On the afternoon of November 29, the National Assembly passed the draft Law amending and supplementing a number of articles of the Law on Planning, the Law on Investment, the Law on Investment under the public-private partnership model and the Law on Bidding.
The Law takes effect from January 15, 2025, except for the implementation of BT projects paid by land funds and BT contracts paid by the state budget, which will take effect from July 1, 2025.
In the report on reception and explanation, Chairman of the National Assembly's Economic Committee Vu Hong Thanh said that the Investment Law has been revised in the direction of simplifying detailed contents on documents and procedures, retaining only necessary principles and specific contents.
In particular, by amending and supplementing a number of articles of the Law on Investment under the form of public-private partnership (PPP), the Government will restart projects under the BT contract mechanism.
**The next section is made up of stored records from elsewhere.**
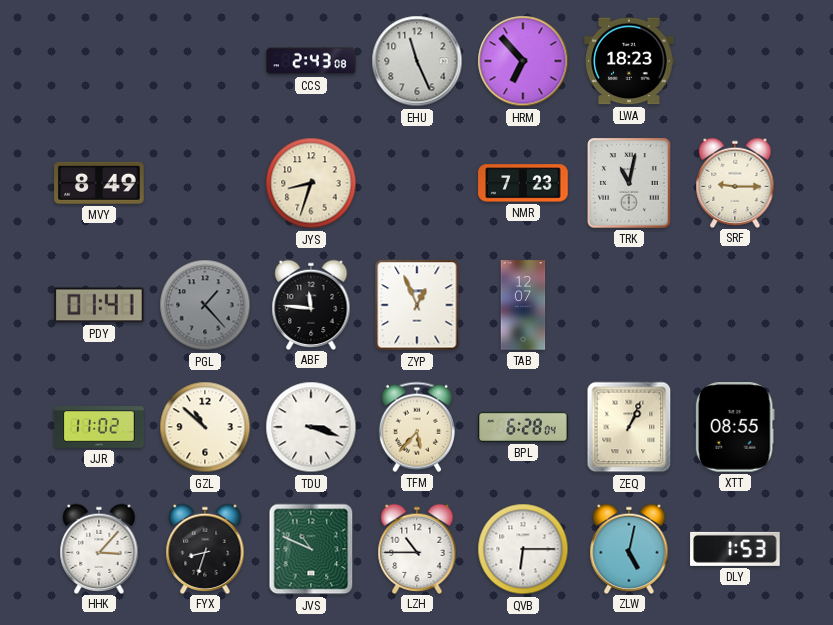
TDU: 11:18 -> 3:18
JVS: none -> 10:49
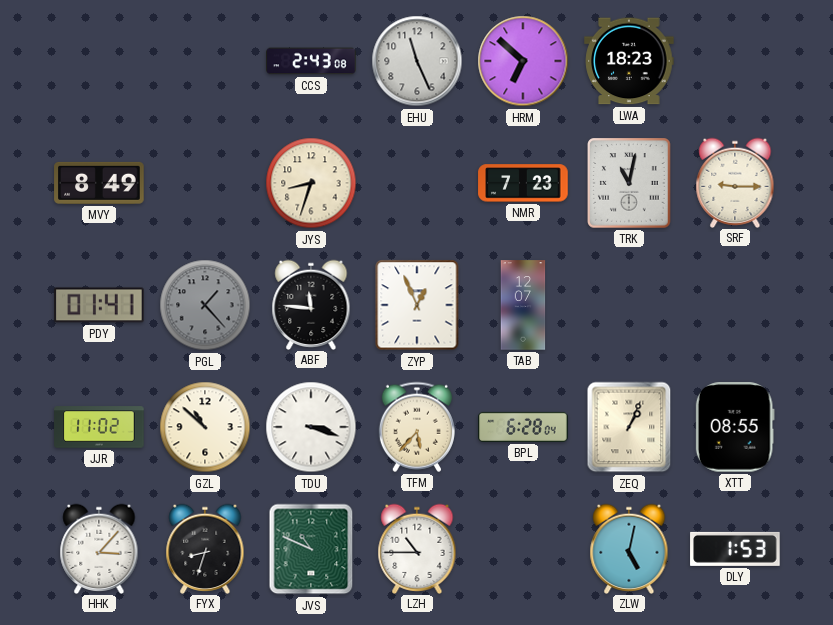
HRM: 6:53 -> 6:52
QVB: 6:15 -> none
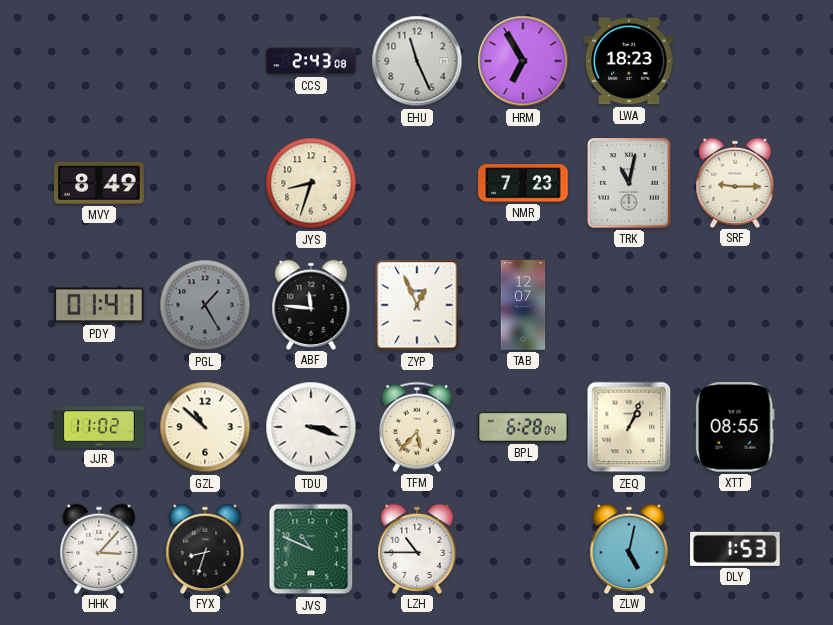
HRM: 6:52 -> 6:55
PGL: 1:23 -> 1:25
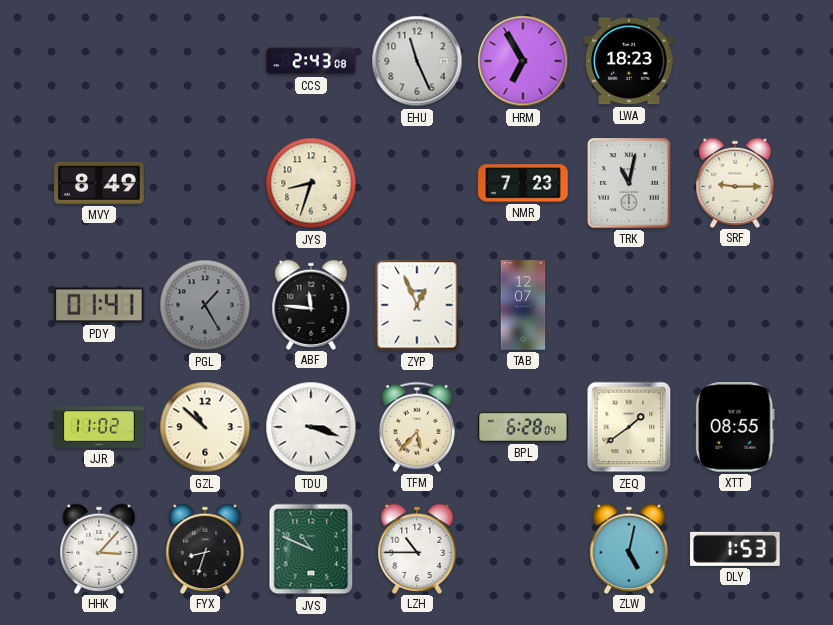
ZEQ: 1:04 -> 1:39
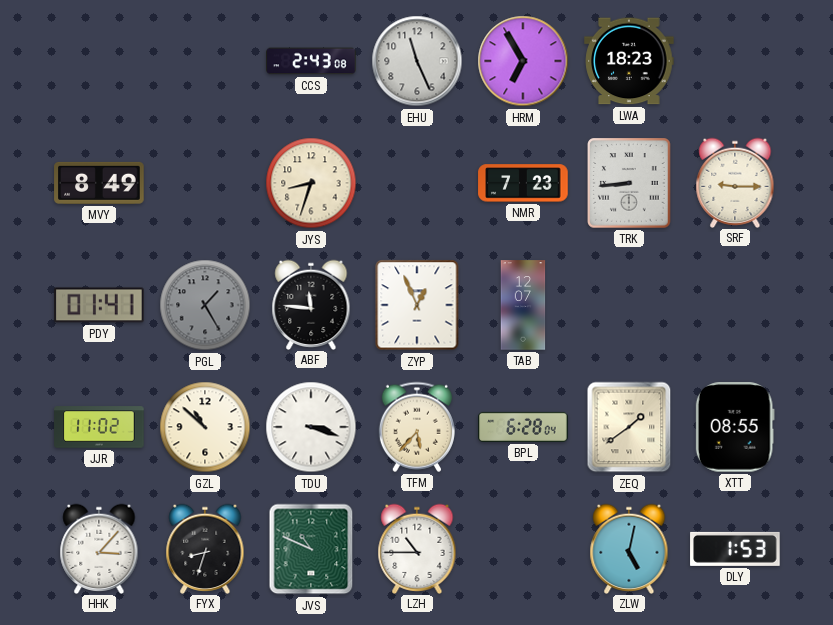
TRK: 11:02 -> 8:44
The National Assembly Standing Committee believes that currently, BT contracts have been piloted with different regulations on fields, project scale and payment methods, but have not been fully and thoroughly summarized and evaluated. Therefore, there is not enough basis to legalize the regulations on mechanisms, order and procedures of BT contracts in the draft law.
To create a legal basis for implementing the BT contract mechanism and absorb the opinions of National Assembly deputies, the draft law only stipulates the basic principles on payment mechanisms for investors for 3 forms.
BT investors are paid by land fund, paid by state budget and do not require payment. At the same time, supplement the regulation assigning the Government to specify the BT contract mechanism in detail for the above payment methods.
In addition, continue to stipulate the authority of the Prime Minister in establishing an interdisciplinary appraisal council; stipulate that the State Audit conducts an audit of compensation costs and allows the parties to agree and hire an independent auditor to audit these costs.
Clarify that the environmental impact assessment report or environmental license is an independent document and not part of the feasibility study report; allow the competent authority deciding on investment policies to decide on the maximum state capital ratio of 70% for eligible projects.
The Law also adds provisions allowing independent projects or PPP component projects to separate compensation and resettlement support costs using public investment capital, applying a maximum state capital ratio of 70% of the total investment if meeting conditions on location or technology transfer.
The regulation assigns the Provincial People's Committee as the competent authority to unify the responsibilities of localities in paying the reduced revenue according to the investment policy decision.